Çözülecek Görev
Aşağıdaki Hüseyin Cahit Yalçın metninde "Hüseyin Cahit, 1896" ile "Fünun topluluğuna katıldı." arasındaki kısmı, ikisi de dahil olmak üzere, "Maarif Nezareti" yerine "Eğitim Bakanlığı" koyarak yeniden yazar mısın?

Alıntı
===

Hüseyin Cahit Yalçın (1875-1957)

Yazar, siyaset ve fikir adamlarımızdandır. Tanin Gazetesi’nin yazarlığını yapmış, daha sonra sahibi olmuştur. İkinci Meşrutiyet döneminde İttihat ve Terakki saflarında siyasete atılmış ve milletvekili olmuştur. Kendilerine muhalif olanlara karşı sert üslubuyla dikkat çekmiştir. Mütarekeden sonra Malta’ya sürgün edilmiştir. Cumhuriyetin ilk yıllarında çıkarılan bazı kanunlara karşı çıkıp İstiklal Mahkemelerinde yargılanırken, daha sonraki yıllarda CHP’nin sözcülüğünü yapmıştır. 1939-1950 yılları arasında milletvekili olarak mecliste bulunmuş, daha sonraki DP iktidarına sert muhalefette bulunmuştur. Risale-i Nur’da, Mizancı Murad ile hürriyetin mahiyeti üzerindeki tartışmaları vesilesiyle ismi zikredilmiş, bu konudaki tavrı ve fikirleriyle yanlış ve hatalı olduğuna işaret edilmiştir.

Hüseyin Cahit, 1875 yılında Balıkesir’de doğdu. Babası Ali Rıza Efendidir. İlköğrenimini İstanbul Aksaray’da bulunan Yakup Ağa mektebinde yaptı. Babasının memuriyeti ve Serez’e tayini üzerine, buraya gitti ve askeri rüştiyeyi burada bitirdi. Daha sonra annesi ile birlikte İstanbul’a döndü. Mülki İdadisi mektebine kaydını yaptırarak eğitimini sürdürdü. 1893’de bu okuldan mezun oldu. Burada okuduğu sırada yerli ve yabancı yazarların eserlerini okumaya başladı. özellikle Ahmed Mithat Efendi’nin etkisinde kalarak “Nadide” adlı romanını yazdı.

Hüseyin Cahit, 1896 yılında Mülkiye mektebinden iyi bir derece ile mezun oldu. Aynı yıl içinde Maarif Nezareti Mektubi Kalemi’nde memur olarak çalışmaya başladı. Henüz öğrenciliği devam ederken bazı gazetelerde yazılar yazmaya başladı. Mütalaa, Sabah, Saadet ve Tarik gazetelerinde makaleleri yayımlandı. Cenab Şahabettin ve Mehmed Rauf’la tanıştıktan sonra Servet-i Fünun topluluğuna katıldı.

===

Veri Satırları
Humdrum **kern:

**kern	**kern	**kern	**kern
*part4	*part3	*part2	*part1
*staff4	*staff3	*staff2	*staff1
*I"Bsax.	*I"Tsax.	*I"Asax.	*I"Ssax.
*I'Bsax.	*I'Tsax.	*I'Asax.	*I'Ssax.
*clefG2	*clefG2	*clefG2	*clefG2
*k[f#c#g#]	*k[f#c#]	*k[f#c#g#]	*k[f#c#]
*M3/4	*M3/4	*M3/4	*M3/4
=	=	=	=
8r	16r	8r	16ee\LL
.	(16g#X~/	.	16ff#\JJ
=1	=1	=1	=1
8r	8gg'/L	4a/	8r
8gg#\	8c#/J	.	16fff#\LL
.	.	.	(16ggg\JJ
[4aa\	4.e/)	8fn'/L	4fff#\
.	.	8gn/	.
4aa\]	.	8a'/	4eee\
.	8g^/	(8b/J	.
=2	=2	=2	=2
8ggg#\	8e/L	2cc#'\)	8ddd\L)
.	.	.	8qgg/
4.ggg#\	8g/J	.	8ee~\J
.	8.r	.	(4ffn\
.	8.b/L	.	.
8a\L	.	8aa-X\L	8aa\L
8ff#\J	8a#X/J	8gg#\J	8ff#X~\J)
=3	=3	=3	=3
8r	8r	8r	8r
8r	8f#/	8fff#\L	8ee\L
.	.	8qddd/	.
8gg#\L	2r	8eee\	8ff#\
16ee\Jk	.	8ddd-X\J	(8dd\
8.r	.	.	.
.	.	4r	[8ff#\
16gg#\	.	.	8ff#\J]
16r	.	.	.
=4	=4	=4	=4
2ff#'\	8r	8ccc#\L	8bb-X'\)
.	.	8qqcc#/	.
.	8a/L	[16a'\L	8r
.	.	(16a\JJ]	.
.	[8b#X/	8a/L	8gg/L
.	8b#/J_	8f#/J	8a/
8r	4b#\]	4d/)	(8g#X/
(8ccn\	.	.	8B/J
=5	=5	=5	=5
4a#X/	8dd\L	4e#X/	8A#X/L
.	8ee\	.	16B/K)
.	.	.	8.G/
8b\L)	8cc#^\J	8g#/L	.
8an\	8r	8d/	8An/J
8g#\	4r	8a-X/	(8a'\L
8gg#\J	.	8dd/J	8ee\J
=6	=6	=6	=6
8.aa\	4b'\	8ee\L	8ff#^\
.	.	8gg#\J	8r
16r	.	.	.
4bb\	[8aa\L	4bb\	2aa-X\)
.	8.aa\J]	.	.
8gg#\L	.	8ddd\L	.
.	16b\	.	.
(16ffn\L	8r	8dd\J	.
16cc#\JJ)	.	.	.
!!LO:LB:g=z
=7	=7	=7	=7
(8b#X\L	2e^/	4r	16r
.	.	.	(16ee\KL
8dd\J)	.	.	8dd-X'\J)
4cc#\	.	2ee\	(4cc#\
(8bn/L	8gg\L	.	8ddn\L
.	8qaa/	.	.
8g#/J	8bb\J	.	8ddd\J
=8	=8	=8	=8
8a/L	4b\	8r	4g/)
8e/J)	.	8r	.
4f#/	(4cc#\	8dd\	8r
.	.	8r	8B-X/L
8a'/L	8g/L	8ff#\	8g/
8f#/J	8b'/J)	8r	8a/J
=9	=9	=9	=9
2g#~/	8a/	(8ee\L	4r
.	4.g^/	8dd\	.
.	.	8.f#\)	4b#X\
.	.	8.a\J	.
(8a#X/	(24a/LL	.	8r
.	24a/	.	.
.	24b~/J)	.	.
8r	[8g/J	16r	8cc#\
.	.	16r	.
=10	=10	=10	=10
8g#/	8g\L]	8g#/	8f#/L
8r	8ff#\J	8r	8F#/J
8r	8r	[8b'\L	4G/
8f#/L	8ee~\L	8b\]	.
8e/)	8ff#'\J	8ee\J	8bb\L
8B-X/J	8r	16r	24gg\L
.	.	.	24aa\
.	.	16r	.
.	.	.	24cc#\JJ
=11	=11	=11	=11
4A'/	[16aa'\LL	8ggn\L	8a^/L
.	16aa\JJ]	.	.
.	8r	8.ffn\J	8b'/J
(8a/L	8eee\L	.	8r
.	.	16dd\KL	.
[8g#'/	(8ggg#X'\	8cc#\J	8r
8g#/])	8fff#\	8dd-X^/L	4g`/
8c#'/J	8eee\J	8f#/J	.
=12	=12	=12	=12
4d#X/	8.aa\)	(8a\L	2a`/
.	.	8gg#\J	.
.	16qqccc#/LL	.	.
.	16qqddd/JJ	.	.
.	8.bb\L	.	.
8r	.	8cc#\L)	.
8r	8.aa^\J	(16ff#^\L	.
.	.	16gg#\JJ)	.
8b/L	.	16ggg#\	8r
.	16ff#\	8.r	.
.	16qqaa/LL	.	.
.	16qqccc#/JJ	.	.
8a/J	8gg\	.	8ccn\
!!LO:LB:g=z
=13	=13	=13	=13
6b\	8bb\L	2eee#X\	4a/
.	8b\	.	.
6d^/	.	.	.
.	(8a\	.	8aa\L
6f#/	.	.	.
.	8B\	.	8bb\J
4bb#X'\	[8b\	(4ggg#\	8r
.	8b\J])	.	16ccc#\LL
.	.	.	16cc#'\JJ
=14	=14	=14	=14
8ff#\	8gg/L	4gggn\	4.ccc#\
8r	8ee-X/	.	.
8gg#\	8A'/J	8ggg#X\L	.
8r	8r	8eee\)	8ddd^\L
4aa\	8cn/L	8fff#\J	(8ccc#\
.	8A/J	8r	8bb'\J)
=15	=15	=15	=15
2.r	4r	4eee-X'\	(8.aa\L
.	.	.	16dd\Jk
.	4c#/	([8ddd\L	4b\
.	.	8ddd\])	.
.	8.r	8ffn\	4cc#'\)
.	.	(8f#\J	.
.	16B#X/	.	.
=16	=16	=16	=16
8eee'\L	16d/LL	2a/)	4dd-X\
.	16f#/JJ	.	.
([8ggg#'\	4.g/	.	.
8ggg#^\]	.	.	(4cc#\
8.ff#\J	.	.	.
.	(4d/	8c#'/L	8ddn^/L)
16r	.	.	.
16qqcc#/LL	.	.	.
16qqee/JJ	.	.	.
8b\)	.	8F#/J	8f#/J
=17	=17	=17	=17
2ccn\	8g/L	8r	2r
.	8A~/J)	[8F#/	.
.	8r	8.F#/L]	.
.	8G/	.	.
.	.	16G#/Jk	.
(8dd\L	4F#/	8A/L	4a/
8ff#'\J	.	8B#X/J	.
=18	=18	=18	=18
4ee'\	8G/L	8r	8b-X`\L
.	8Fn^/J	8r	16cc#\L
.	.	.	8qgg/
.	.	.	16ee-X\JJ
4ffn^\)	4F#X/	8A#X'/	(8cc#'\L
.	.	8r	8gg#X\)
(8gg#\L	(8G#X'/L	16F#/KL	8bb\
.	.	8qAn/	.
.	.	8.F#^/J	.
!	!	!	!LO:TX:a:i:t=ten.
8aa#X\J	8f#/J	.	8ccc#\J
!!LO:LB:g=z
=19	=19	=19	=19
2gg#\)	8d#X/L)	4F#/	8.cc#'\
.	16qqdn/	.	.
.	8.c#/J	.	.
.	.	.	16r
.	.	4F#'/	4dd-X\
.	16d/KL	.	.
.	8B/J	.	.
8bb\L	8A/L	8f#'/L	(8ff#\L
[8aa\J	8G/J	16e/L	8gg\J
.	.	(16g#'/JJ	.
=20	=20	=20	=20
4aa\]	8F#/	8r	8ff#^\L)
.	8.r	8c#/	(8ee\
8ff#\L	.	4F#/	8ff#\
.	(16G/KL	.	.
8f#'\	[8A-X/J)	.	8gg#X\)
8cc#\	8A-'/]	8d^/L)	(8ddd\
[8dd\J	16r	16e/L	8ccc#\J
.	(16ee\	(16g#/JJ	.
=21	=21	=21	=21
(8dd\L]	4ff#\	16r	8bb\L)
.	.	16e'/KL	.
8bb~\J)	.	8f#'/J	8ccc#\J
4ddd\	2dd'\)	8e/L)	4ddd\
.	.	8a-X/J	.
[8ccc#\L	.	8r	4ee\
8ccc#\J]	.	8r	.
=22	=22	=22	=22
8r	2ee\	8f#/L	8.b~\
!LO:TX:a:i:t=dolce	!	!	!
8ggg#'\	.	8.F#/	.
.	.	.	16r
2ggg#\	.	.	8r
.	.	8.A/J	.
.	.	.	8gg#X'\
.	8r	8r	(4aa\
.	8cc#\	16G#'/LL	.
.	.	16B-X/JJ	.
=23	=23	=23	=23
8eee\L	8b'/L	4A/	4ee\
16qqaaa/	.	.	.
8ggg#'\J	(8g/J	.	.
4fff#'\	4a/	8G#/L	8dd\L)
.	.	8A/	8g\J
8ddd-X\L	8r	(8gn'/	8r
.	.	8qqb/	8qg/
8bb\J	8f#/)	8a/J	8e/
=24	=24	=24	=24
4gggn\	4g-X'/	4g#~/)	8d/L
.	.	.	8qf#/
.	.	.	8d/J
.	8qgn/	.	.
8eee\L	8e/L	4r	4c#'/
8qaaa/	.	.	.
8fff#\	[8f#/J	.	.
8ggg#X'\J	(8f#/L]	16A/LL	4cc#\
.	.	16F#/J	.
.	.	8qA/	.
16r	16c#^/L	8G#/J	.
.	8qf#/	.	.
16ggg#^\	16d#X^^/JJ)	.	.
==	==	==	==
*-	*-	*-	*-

===

Tamamlanmış Cevap
Hüseyin Cahit, 1896 yılında Mülkiye mektebinden iyi bir derece ile mezun oldu. Aynı yıl içinde Eğitim Bakanlığı Mektubi Kalemi’nde memur olarak çalışmaya başladı. Henüz öğrenciliği devam ederken bazı gazetelerde yazılar yazmaya başladı. Mütalaa, Sabah, Saadet ve Tarik gazetelerinde makaleleri yayımlandı. Cenab Şahabettin ve Mehmed Rauf’la tanıştıktan sonra Servet-i Fünun topluluğuna katıldı.